Excerpted data »
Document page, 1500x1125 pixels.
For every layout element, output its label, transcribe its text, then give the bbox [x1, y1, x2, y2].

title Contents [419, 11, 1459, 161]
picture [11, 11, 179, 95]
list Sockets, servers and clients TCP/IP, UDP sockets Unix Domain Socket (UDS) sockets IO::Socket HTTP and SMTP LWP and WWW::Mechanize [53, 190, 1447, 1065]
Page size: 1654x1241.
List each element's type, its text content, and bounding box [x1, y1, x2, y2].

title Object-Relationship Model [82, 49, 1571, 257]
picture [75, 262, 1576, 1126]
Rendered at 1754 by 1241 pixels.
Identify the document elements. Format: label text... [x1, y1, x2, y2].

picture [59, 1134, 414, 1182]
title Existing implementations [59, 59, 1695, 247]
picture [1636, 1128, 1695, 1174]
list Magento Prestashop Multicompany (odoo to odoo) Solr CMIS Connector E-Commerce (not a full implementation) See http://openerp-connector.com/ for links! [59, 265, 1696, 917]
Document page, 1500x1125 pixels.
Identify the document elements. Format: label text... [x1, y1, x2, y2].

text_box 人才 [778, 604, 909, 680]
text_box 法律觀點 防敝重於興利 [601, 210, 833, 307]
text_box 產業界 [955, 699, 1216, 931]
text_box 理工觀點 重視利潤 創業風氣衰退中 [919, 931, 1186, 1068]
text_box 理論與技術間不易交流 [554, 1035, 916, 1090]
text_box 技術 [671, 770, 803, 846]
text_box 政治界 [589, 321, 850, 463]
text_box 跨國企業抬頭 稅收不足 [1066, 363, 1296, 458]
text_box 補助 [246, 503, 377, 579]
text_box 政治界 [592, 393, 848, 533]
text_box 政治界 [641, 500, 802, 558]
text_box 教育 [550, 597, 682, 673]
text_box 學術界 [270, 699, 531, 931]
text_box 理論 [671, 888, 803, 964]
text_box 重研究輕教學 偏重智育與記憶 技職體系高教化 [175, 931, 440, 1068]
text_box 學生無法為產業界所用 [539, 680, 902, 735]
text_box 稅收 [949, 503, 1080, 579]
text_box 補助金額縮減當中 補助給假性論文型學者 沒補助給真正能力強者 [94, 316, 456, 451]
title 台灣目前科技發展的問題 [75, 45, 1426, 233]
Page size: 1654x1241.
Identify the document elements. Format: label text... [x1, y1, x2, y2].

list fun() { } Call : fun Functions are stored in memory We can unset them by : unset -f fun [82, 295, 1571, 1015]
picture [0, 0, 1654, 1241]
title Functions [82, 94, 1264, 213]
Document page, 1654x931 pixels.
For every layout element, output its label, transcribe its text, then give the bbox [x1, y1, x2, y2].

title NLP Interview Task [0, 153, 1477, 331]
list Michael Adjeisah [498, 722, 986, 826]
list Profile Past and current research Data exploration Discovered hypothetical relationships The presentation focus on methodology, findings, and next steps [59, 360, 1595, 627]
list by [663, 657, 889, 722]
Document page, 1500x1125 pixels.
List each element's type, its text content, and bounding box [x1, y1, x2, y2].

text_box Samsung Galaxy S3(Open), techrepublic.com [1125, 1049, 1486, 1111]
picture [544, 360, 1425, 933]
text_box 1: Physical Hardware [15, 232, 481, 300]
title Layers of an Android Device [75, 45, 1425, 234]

Work to be completed » Copy out the records exactly, from the line containing "Rendered at 1754 by 1241 pixels." through the line containing "list Magento Prestashop", including both of those lines.

Completed exercise »
Rendered at 1754 by 1241 pixels.
Identify the document elements. Format: label text... [x1, y1, x2, y2].

picture [59, 1134, 414, 1182]
title Existing implementations [59, 59, 1695, 247]
picture [1636, 1128, 1695, 1174]
list Magento Prestashop Multicompany (odoo to odoo) Solr CMIS Connector E-Commerce (not a full implementation) See http://openerp-connector.com/ for links! [59, 265, 1696, 917]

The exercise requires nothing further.